Ultrapassava seu horário em meia hora, alimentava a vaga esperança de permanecer apenas mais vinte minutos para finalizar suas atividades do dia, nos últimos três dias havia acumulado quase um dia a mais de trabalho, não queria repetir o doloroso processo, não recebia horas extras e simplesmente não conseguia se manter confortável com a sensação de estar trabalhando gratuitamente.

Repentinamente tudo desapareceu.

Naquele sapato o ultrapassava em altura, os tornozelos insinuavam maravilhosas pernas escondidas embaixo dum longo vestido azul, ou verde, ou amarelo, ou talvez ainda fosse apenas uma saia de tecido leve... longos cabelos ondulados bifurcavam-se sobre o ombro nu e alvo, ardiam num vermelho flamejante, o dedo indicador brincava hipinoticamente com seu lábio inferior, franzia o olhar, lendo as miúdas informações sobre alguma marca vagabunda de macarrão instantâneo.

Reconheceu facilmente aquele nariz afilado, o perfil élfico, havia música ali, ela e mais nada.
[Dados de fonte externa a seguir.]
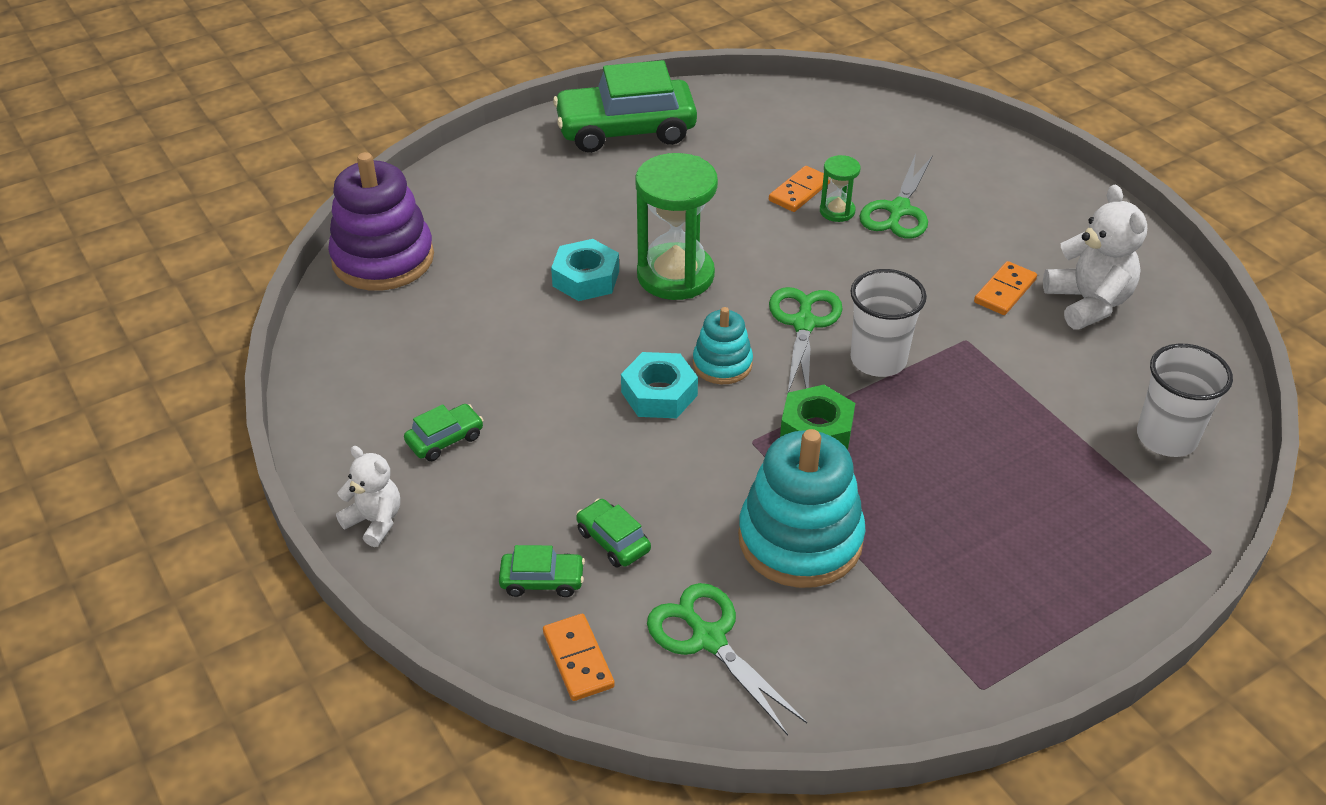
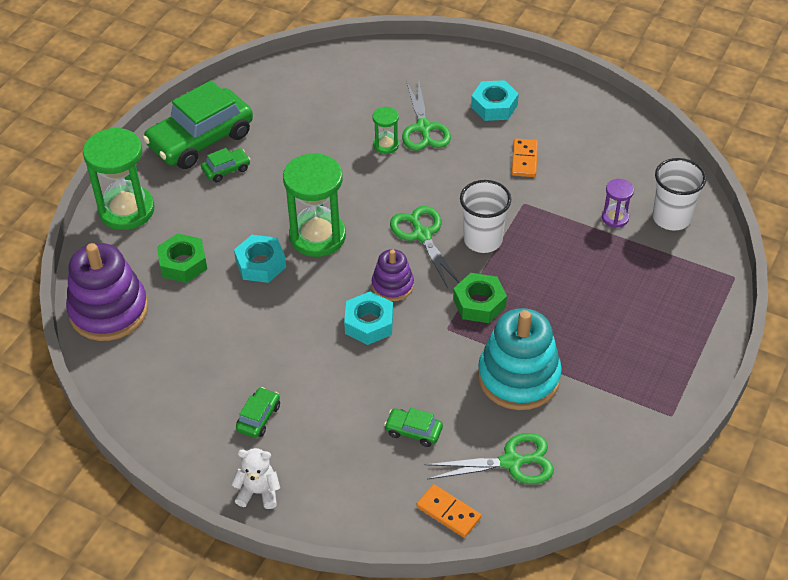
camera: 30 degrees left, 5 degrees up
(488, 169) = (126, 210): none -> green hourglass
(501, 244) = (183, 263): none -> green nut
(542, 580) = (391, 476): green car -> green car (226, 169)
(708, 639) = (511, 462): green scissors -> green scissors turned 150 degrees clockwise
(722, 364) = (392, 285): turquoise stacking toy -> purple stacking toy
(799, 192) = (352, 140): orange domino -> none
(1010, 218) = (494, 106): none -> turquoise nut
(1082, 405) = (615, 218): none -> purple hourglass
(1088, 303) = (576, 147): white teddy bear -> none

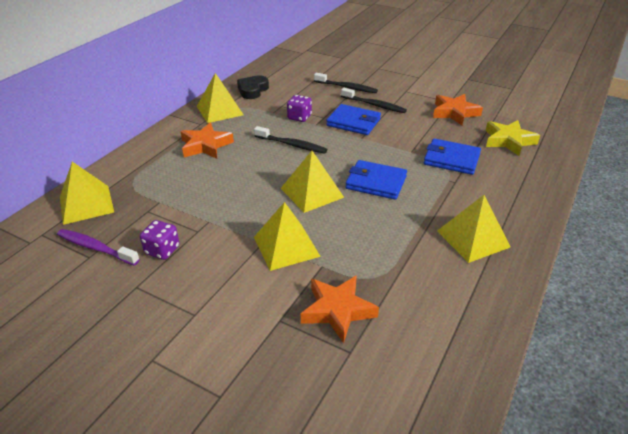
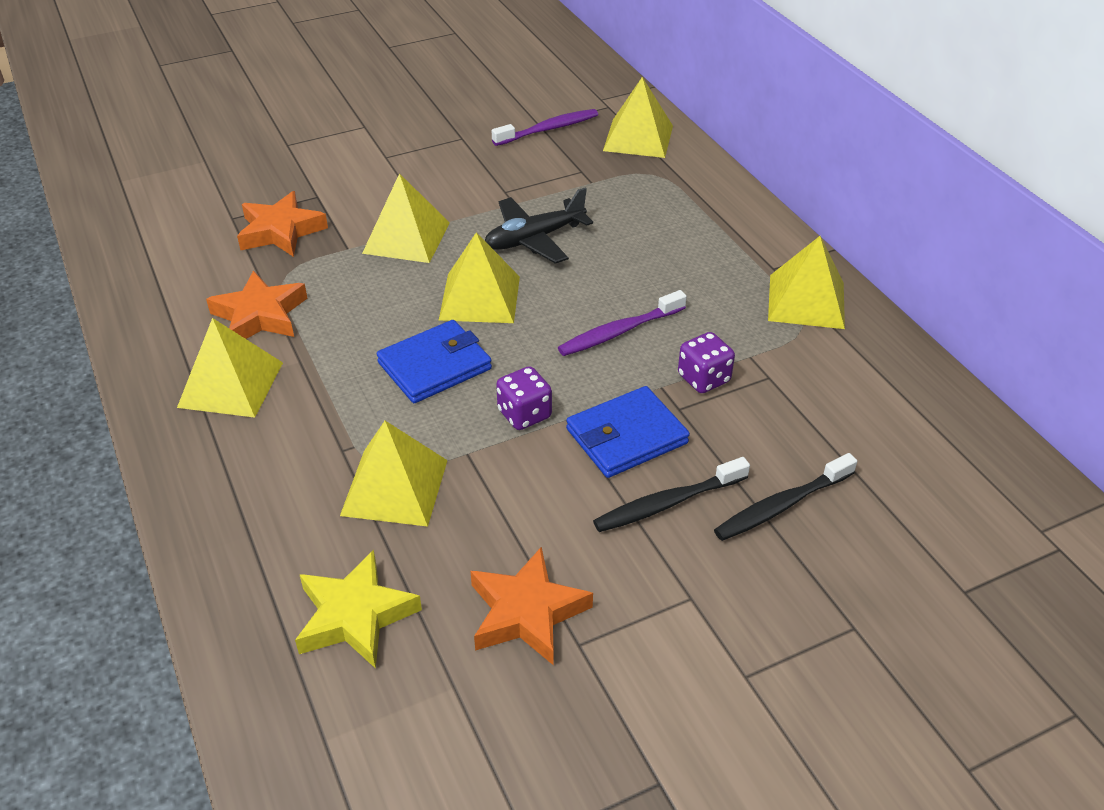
camera: 125 degrees right, 5 degrees up
(162, 250) = (498, 163): purple dice -> purple dice (524, 414)
(205, 145) = (697, 252): orange star -> orange star (260, 315)
(240, 197) = (534, 239): none -> black plane
(252, 90) = (865, 367): black heart -> none
(292, 145) = (619, 332): black toothbrush -> purple toothbrush
(451, 159) = (394, 487): blue wallet -> yellow pyramid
Logo estava tão perto, e sussurrou como pode, talvez quase trêmulo, mas de forma alguma hesitante.

- posso te ajudar? -

Virou o rosto vagarosamente, fingindo distração, expondo delicadamente seu pescoço e finalmente cedeu seu olhar mágico. Nada poderia descrever o quanto ele se esforçou para refletir tudo que sentia naquele olhar, um brilho profundo denunciava a força de vários planetas explodindo dentro de tudo que se mostrava vivo nele, mantendo firme, sério, e absolutamente transparente.

Ela apenas insinuou um sorriso, e respondeu.

-Não, obrigada... to só dando uma olhadinha... -

Destroçado, desconcertado, perdido, imóvel, todas as palavras do universo deixaram de existir, e ele a assistiu ir embora, sem ao menos o reconhecer. O mundo foi se reconstruindo, até voltar finalmente a se fazer existente, e ao seu lado um homenzinho de traços indígenas e idade que poderia variar entre dezoito e quarenta anos sem muita certeza, apareceu parado, como se estivesse ali desde sempre, vagamente boquiaberto.

- caraca... -

disse o pequeno homem…

- pois é... -

Suspirou. Ouviu-se um estrondo em cascata, e todos olhares acompanharam uma avalanche de latas de leite condensado, e em algum lugar distante os passos de uma criança corriam para dentro do carro dos pais, recheados de temor e culpa. Iam-se cinco dias de trabalho em apenas três dias de vida.